As Oliver Stone’s latest, biggest remaking of history – “Snowden” – is about to be released the push to pardon the whistleblower/traitor (take your pick) has entered pre-release high gear.
But will Edward Snowden, the
Snowden, a movie starring Joseph Gordon-Levitt (Inception) and Shailene Woodley (The Divergent series) is set for release on Friday and the moves to get a full presidential pardon is getting some major hand from Hollywood.
Snowden, who is in exile in Moscow, faces multiple criminal charges in the U.S. under the Espionage Act.
So what of the movie – hero or villain?

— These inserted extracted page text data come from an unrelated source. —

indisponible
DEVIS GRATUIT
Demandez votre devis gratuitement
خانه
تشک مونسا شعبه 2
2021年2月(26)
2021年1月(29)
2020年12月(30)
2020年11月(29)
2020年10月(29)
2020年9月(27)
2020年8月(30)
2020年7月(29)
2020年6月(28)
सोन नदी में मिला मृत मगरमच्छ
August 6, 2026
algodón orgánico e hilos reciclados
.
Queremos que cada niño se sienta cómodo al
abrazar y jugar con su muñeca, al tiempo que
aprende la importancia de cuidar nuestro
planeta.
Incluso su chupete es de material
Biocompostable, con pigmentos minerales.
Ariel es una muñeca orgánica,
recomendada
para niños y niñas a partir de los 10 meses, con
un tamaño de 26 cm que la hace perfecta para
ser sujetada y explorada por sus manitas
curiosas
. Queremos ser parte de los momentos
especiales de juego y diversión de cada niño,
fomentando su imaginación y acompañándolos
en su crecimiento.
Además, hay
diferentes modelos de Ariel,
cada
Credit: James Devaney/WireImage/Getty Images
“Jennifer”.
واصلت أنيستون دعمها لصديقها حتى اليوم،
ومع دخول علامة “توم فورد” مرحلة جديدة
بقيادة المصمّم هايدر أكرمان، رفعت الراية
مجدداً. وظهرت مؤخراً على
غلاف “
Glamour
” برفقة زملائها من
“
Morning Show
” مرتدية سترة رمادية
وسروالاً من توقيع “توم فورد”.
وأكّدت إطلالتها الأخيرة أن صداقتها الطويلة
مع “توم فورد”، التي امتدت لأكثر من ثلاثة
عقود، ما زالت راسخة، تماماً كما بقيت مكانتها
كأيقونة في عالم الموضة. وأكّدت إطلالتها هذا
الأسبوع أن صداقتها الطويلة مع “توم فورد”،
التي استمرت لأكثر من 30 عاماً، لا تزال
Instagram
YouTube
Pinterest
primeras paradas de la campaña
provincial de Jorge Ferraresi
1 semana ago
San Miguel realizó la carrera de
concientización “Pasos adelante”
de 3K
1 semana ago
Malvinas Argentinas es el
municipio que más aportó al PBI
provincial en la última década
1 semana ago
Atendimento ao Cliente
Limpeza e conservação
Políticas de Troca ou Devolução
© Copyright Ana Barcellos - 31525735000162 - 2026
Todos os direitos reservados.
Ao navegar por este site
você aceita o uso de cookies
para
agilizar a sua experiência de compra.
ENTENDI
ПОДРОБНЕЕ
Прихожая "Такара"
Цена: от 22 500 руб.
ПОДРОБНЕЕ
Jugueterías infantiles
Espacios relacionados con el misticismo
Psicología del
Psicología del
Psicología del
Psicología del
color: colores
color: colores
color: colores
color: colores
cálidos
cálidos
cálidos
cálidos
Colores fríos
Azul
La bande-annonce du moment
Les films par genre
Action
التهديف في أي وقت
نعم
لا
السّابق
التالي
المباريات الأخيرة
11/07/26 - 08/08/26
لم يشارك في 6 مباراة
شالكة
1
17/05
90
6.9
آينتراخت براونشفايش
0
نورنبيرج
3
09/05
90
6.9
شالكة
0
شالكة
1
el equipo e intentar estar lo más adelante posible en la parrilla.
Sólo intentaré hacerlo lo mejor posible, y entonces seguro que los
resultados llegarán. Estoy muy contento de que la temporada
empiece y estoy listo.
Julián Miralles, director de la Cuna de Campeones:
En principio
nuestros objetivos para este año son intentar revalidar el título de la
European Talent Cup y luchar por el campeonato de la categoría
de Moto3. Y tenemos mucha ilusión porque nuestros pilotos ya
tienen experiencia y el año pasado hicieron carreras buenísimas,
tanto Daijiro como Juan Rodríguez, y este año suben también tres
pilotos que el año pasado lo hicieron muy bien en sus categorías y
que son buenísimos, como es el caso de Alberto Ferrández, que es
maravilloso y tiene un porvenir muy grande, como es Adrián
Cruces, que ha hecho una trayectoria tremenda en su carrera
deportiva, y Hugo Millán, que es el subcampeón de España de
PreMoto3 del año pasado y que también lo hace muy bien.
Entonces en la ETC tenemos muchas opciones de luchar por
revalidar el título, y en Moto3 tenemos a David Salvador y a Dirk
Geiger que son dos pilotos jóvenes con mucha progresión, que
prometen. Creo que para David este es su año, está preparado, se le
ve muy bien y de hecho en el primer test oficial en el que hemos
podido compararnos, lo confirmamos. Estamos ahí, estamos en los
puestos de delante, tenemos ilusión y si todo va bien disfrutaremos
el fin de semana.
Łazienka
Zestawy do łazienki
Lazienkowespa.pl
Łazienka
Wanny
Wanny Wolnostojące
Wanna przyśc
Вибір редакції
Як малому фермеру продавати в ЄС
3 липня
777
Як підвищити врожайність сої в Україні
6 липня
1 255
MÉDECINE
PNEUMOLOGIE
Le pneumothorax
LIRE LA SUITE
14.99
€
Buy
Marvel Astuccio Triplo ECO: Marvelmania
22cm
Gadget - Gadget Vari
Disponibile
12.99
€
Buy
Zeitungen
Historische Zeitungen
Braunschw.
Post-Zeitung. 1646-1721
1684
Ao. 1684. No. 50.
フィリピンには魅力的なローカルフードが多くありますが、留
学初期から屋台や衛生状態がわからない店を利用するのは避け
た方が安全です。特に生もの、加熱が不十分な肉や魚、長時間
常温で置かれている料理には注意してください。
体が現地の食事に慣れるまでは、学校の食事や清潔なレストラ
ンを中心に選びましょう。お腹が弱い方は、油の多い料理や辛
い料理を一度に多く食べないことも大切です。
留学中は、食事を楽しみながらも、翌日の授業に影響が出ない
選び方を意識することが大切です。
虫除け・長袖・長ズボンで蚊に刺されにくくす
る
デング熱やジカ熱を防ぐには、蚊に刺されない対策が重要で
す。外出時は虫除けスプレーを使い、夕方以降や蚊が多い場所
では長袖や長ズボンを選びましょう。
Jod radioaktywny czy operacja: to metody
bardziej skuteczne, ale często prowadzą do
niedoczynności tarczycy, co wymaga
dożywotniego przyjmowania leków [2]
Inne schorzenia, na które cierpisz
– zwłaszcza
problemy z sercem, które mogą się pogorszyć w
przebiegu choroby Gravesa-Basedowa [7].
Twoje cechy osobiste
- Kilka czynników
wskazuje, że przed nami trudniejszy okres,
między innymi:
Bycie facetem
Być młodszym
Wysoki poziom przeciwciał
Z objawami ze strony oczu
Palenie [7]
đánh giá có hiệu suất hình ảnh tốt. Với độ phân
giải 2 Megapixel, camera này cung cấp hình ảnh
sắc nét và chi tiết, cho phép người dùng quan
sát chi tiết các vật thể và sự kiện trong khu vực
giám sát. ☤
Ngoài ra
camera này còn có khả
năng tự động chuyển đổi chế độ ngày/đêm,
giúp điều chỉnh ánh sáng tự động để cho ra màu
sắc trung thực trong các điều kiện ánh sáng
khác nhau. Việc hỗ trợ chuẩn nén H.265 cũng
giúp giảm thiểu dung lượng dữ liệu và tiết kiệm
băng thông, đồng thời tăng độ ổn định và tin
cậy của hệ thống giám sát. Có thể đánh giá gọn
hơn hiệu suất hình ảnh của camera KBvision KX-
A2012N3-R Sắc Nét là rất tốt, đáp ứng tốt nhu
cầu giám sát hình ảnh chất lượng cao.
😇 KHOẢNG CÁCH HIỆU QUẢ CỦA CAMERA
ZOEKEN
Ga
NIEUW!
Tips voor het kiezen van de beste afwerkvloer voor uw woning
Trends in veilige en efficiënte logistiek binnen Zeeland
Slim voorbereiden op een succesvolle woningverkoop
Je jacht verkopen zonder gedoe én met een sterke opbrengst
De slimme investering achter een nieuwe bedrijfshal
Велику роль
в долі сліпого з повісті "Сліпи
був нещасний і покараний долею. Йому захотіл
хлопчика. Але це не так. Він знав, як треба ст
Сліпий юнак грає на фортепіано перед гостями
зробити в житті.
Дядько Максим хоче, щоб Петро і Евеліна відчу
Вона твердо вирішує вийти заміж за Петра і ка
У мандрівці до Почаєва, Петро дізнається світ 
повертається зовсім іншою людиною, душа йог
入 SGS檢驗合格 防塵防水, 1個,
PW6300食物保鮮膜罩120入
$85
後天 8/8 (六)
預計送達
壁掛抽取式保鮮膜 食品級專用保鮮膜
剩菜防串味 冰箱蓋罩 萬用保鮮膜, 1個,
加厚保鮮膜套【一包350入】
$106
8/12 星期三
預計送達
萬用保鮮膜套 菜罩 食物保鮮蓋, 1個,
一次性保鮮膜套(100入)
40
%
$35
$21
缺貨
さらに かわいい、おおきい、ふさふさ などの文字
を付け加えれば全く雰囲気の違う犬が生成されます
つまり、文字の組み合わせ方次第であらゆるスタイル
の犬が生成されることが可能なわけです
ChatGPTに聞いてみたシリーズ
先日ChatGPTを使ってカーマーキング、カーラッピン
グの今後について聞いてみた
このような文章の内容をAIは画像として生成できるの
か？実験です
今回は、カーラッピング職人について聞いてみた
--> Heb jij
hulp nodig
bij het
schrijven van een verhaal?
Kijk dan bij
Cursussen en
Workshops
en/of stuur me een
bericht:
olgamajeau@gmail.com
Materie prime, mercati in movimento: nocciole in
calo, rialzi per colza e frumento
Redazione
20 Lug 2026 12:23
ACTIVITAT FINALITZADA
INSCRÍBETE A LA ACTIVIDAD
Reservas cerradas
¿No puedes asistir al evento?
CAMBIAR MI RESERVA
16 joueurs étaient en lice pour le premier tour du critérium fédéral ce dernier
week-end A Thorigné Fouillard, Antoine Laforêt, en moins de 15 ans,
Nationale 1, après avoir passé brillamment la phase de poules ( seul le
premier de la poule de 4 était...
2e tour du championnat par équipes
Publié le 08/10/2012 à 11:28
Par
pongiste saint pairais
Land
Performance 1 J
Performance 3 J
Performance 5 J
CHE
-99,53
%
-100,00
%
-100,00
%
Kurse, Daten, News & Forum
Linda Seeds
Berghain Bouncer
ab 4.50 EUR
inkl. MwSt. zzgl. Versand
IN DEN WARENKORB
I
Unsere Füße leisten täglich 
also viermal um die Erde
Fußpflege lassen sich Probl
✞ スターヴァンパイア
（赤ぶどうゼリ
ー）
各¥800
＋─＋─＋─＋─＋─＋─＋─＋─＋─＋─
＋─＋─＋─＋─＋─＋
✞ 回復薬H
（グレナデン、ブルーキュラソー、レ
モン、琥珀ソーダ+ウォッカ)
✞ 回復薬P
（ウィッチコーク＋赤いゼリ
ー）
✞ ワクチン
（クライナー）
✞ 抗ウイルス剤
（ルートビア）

How difficult would that be to answer with Oliver Stone?
As Fortune reported –
The movie . . depicts Snowden as a hero and patriot, following him from precocious CIA worker to contractor for the National Security Agency, when he famously leaked classified documents exposing the wide scope of the government’s Internet surveillance at home and abroad. “It tells a true story about our government’s deployment of a global mass surveillance system without democratic consent. And, it tells a true story about the person who came forward to reveal that to journalists out of a sense of patriotism, conviction, and love of country,” said Ben Wizner, who is Snowden’s lawyer and the director of the American Civil Liberties Union’s Speech, Privacy, and Technology Project.
The Snowden Lawyer
The lawyer who assisted Snowden in his escape is Canadian-born, Hong Kong-based human rights lawyer Robert Tibbo.
Tibbo is the busiest human rights lawyer in Hong Kong and has dealt with eviction notices, improper charges on utility bills and general complaints about not having enough money to buy groceries, which he temporarily rectifies by reaching into his own pocket.

“Good lawyers are hard to find, but one with a big heart is even more rare,” said Jonathan Man, a solicitor at Hong-based Ho, Tse Wai & Partners who has worked on numerous cases with Tibbo.
In 2013 Tibbo landed his most famous client in Edward Snowden.
As National Post report – For two frantic weeks in June 2013, he helped Edward Snowden, the former U.S. Central Intelligence Agency (CIA) contractor who leaked an unprecedented cache of classified documents to the media, escape Hong Kong and the clutches of U.S. law enforcement.
The Post’s interview with Tibbo is fascinating reading –
Even Snowden won’t answer the question, deferring to Tibbo in an encrypted text message to the National Post. “Let him speak to this one. I’ve got to say that he’s earned it. There aren’t a lot of lawyers who could successfully protect their client in the midst of something like that.”
Jonathan Man said his Canadian partner took on a lot of responsibility during the frantic days when sheltered the U.S. fugitive. “He had a lot more pressure on him than I did. Most of the plan was Robert, but we executed it together,” he said.
Judgment day for Snowden will come from the Stone movie – and from President Obama and the developing rumors of a pardon for the whistleblower/traitor. Some commentators, including the “Opinion Journal’s” Mary Kissel and U.C. Berkeley Law Professor John Yoo do not believe is pardon is warranted.
History will, however, be the final judge.